[CM30]

It's a good start, and something that's very useful for people coding HTML emails.

That said, we still need to get this sort of thing in Microsoft Outlook, and both that and Gmail really need to support CSS to something of a normal standard, like with say Apple Mail or what not. There's no real reason email standards should be different to browser ones, except with the former not having Javascript included.

[haimez]

Good luck stopping a browser from implementing a "fun" javascript API just because it opens a security or usability hole in email.

[jcranmer]

No email client that I'm aware of supports JS in email. (Thunderbird used to have a hidden option for turning it on, but even that was removed when we doubted the ability to enforce sandboxing at all). All email clients sanitize the HTML in email to some extent anyways.

[networth]

Put it in a safe iframe, whats the catch?

[haimez]

Everything. iframes can't fuck with you code, but they are 1. displayed in your page (is this a good idea, does this iframe agree with how your page will display it). 2. Is leaking information to this iframe (and consequently, that iframe's server that this email had been opened) a good idea (no. 100% it's not.). 3. Can someone else contrive another vector of page control or information leak that suits their motives and hasn't been considered a priori by you (also yes, 100%. Never underestimate the motivation or creativity of others).

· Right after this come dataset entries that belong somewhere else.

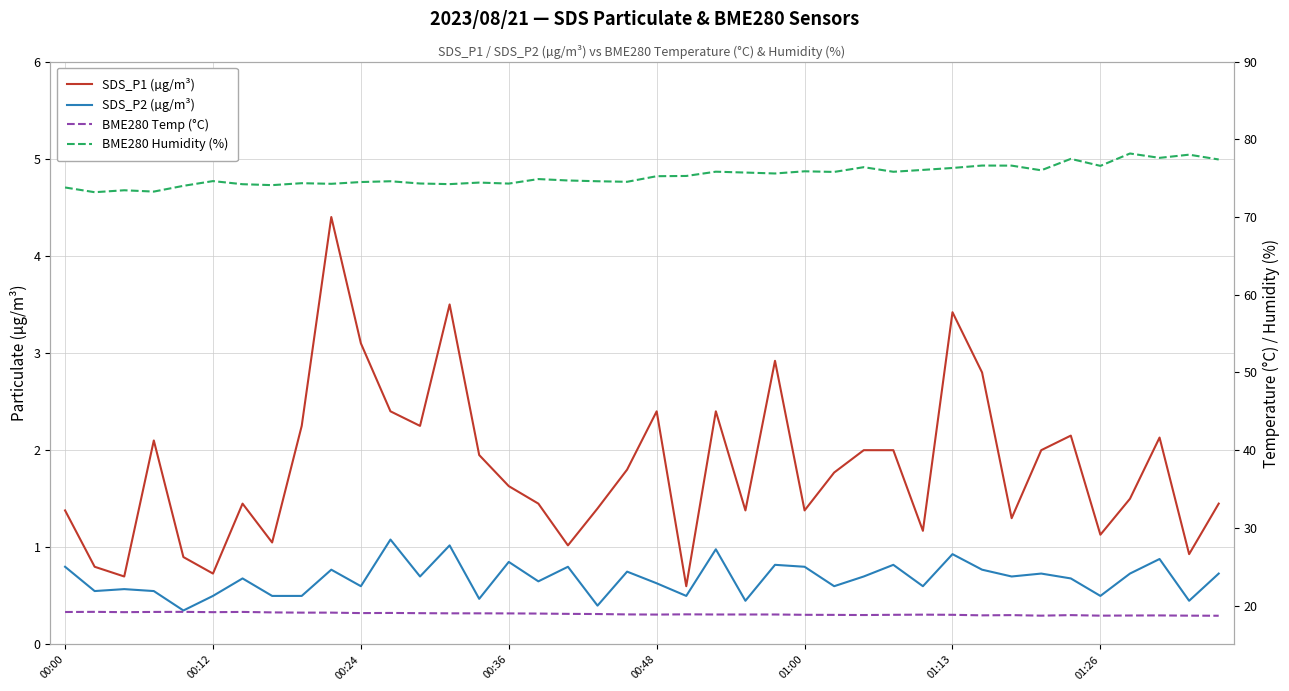

What is the difference between the maximum and minimum values in the SDS_P2 (µg/m³) series?

0.7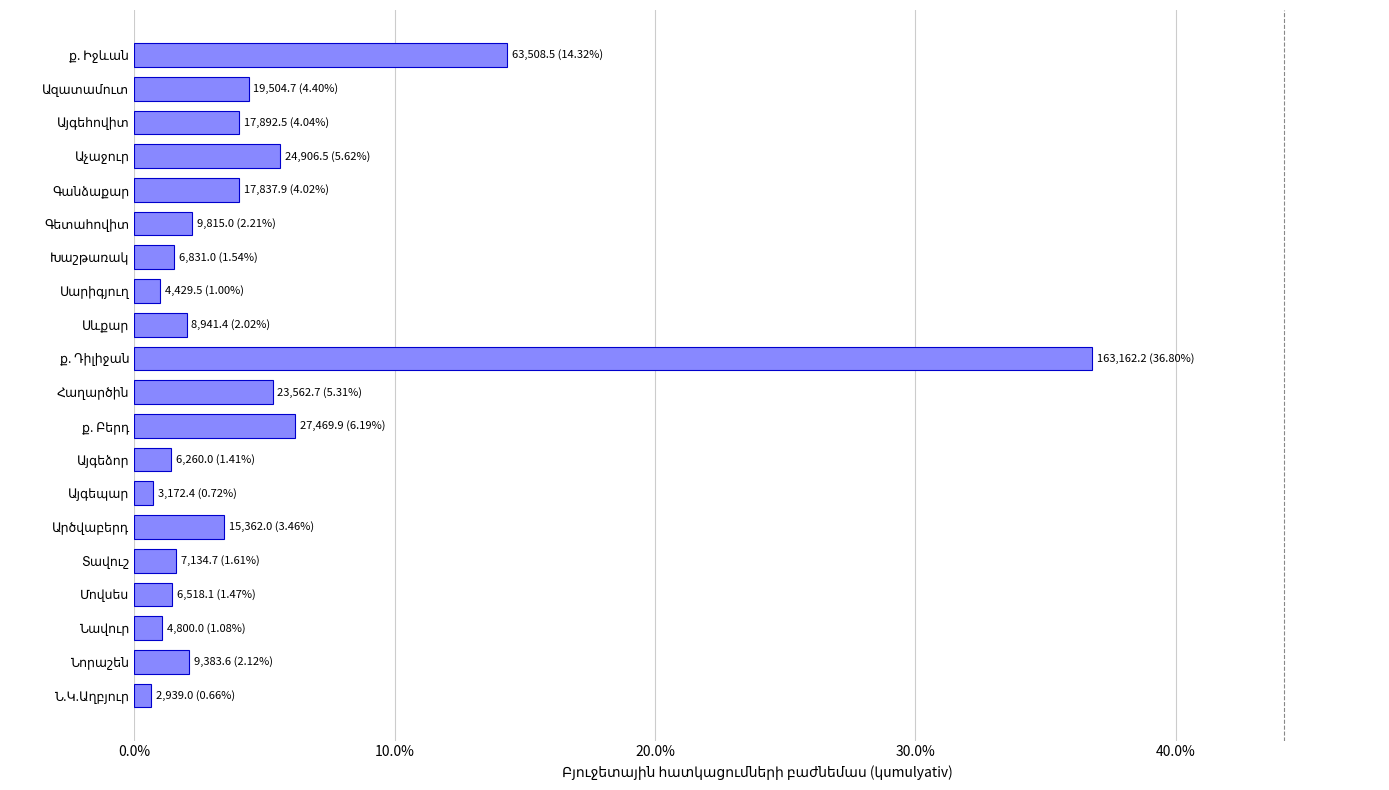

Are the bars horizontal?

Yes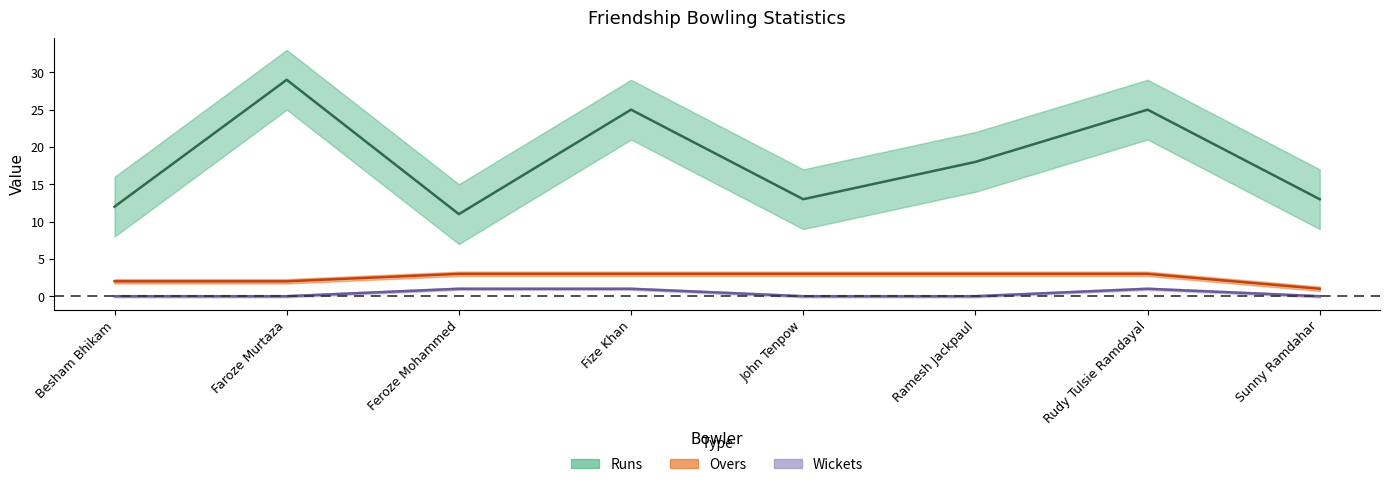

The value of Wickets at Feroze Mohammed is 1. True or false?

True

Never, ever, EVER embed an iframe thinking it will make your life better.

[networth]

Are most of these protected by sandboxed iframes? What kind if leak are you talking about? Referer leak? That is easy to fix, but what else?

I dont think email sender cares about how iframe is rendered. They currently render in a rectangle, and they will keep render in a rectangle.

[fungi]

You can have a lot of fun placing elements over the web mail client buttons.